MECHANISMS OF SEX DIFFERENCES IN RIGHT (-SIDED) HEART FAILURE: ROLE OF ANGIOGENESIS

Abstract

Female sex is associated with better right ventricular (RV) adaptation and survival in patients with elevated RV afterload. Understanding the mechanisms responsible for sex differences in RV adaptation and development of right (-sided) heart failure (RHF) may uncover novel therapeutic targets for treatment of RHF patients. Therefore, this thesis investigated mechanisms of sex differences in RHF using Fischer CDF rats and the pulmonary artery banding (PAB) model.

Male and female Fischer CDF rats aged 5-7 weeks were subjected to pulmonary artery banding (PAB) or sham surgery; a subset was ovariectomized (OVX). Echocardiography and catheterization were performed at 1-, 2- and 4-weeks post-PAB to evaluate RV structure and function. Histological analyses were used to quantify sex differences in cardiomyocyte cross sectional area (CSA), and endothelial cell markers. A focused PCR array was performed to assess the expression of angiogenic genes in heart tissue. Primary right ventricular endothelial cells were isolated and effect of estradiol on angiogenic gene expression and network growth was assessed using RT-qPCR and Matrigel assay experiments, respectively.

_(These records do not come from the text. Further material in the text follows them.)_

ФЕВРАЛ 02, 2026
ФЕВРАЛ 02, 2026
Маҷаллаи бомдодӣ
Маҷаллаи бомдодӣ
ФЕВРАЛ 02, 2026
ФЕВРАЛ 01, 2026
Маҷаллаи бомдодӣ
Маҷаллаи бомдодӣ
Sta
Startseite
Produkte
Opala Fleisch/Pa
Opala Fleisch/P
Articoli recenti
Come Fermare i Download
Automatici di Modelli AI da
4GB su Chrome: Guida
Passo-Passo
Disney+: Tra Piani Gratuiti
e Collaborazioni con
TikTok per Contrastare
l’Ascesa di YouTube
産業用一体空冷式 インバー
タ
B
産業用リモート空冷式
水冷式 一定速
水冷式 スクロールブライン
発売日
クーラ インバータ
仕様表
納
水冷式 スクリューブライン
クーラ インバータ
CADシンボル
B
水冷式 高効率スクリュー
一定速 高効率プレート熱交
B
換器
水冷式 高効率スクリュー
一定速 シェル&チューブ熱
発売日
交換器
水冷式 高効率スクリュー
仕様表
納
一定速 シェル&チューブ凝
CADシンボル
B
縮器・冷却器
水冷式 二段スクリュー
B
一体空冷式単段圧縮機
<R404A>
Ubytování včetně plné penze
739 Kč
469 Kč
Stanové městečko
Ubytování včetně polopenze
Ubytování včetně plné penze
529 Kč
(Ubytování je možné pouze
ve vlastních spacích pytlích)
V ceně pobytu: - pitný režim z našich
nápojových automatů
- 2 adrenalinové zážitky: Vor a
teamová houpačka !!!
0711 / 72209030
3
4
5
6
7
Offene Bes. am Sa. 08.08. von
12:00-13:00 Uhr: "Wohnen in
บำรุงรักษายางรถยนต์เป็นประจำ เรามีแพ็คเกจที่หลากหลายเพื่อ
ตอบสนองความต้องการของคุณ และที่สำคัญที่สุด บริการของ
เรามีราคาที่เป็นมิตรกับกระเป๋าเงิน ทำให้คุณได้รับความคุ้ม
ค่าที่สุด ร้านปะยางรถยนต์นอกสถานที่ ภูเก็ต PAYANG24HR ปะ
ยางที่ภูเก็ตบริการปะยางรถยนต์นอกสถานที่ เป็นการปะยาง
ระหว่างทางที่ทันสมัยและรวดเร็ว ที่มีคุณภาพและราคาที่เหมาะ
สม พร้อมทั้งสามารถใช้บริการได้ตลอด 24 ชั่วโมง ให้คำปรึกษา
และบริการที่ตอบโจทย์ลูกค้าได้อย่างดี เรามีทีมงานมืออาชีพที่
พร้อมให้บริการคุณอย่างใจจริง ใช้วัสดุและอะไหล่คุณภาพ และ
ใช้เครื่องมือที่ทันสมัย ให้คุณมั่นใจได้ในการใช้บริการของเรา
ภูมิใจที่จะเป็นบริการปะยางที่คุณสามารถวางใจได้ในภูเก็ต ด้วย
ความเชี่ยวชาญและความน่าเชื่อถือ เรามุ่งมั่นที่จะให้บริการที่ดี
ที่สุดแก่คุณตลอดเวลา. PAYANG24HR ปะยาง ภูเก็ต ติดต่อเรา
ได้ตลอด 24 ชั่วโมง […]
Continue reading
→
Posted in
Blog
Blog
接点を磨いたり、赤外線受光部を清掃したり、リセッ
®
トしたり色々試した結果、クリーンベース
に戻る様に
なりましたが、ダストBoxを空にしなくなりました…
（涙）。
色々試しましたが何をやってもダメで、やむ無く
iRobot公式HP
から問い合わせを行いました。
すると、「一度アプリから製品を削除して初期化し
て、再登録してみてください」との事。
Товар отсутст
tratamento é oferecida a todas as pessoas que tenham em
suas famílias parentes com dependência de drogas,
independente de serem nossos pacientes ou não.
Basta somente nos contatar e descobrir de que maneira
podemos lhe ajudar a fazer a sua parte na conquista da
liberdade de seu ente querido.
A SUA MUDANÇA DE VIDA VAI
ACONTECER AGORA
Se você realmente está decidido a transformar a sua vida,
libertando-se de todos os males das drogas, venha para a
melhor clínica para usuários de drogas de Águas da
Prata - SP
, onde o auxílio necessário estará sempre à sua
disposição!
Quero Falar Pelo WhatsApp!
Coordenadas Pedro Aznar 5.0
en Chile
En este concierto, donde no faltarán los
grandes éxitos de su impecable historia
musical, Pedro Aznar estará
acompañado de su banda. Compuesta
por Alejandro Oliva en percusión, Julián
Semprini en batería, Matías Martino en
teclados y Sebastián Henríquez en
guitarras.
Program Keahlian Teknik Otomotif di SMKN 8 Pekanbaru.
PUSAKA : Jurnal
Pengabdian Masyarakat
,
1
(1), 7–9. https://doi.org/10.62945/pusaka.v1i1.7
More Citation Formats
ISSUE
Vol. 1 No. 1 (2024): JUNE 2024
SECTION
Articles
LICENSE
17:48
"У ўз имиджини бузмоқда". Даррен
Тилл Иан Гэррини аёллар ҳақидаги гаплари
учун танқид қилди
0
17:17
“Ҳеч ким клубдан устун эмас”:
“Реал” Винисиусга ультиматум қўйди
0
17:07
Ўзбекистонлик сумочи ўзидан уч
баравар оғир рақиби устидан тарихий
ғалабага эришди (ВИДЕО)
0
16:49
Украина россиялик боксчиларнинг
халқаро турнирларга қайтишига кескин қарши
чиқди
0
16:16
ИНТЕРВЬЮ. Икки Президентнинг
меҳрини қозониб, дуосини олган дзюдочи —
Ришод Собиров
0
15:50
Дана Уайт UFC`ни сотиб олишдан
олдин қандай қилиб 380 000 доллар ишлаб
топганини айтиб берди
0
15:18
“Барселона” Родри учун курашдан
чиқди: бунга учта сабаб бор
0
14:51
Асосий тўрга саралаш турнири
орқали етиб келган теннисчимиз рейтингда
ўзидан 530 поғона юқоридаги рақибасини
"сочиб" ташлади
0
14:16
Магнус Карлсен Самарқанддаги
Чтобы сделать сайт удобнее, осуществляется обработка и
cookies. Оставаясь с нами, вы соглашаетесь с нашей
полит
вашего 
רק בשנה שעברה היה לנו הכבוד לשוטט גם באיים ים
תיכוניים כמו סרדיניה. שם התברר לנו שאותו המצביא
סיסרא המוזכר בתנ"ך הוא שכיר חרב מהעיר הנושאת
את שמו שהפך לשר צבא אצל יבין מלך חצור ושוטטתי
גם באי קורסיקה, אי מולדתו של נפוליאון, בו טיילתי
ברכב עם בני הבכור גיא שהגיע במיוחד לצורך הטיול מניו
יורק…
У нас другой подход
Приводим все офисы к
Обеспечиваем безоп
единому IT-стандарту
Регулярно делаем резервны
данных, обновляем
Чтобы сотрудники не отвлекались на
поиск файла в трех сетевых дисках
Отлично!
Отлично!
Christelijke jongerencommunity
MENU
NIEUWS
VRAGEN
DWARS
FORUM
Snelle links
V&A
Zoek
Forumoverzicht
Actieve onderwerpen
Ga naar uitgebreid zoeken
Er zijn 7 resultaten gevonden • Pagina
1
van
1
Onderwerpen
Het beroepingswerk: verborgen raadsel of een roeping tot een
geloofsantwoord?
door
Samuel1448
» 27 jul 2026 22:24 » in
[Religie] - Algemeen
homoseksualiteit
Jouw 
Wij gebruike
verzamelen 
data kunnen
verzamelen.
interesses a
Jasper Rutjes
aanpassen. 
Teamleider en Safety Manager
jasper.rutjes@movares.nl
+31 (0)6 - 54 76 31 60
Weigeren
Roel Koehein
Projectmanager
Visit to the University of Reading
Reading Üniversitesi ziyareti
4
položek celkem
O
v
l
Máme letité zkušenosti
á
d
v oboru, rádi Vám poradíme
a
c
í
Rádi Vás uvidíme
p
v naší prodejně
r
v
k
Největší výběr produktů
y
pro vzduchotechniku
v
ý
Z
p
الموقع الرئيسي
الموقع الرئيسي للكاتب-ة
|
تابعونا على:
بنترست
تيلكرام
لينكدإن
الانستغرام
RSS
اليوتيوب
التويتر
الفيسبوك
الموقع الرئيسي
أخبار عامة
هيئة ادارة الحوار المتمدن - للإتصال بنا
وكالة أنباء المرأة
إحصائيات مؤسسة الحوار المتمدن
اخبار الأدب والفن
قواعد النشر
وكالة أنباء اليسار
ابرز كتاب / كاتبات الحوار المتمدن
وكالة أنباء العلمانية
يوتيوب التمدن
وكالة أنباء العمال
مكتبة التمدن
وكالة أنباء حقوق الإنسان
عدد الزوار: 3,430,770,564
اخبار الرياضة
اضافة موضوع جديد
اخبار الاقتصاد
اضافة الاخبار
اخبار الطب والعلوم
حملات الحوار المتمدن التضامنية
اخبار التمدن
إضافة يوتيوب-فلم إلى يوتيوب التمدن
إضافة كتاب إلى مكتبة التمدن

At 1- and 2-weeks post-PAB, RV systolic pressure (RVSP) and RV hypertrophy (RVH) were significantly elevated in PAB rats compared to sham controls; however, no significant differences were observed between male and female rats. At 2-weeks post-PAB, male rats had a significant increase in the RV cardiomyocyte CSA (330 m2 vs 234 m2, p<0.05). RV internal diameter in diastole was also increased in male rats compared to female rats (3.33 mm vs 2.05 mm; p<0.05). Female rats had a higher cardiac index compared to male rats 2-weeks post-PAB. At 2-weeks post-PAB, the up-regulation of 24 angiogenic genes was observed in the RV of female rats compared to male rats.

In response to PAB, female Fischer CDF rats develop adaptive RV remodelling with better preserved RV function compared to maladaptive remodelling in male rats up to the 2-week timepoint. These sex differences are associated with a better RV angiogenic response in the female RV. Specific mechanisms for this effect are yet to be elucidated.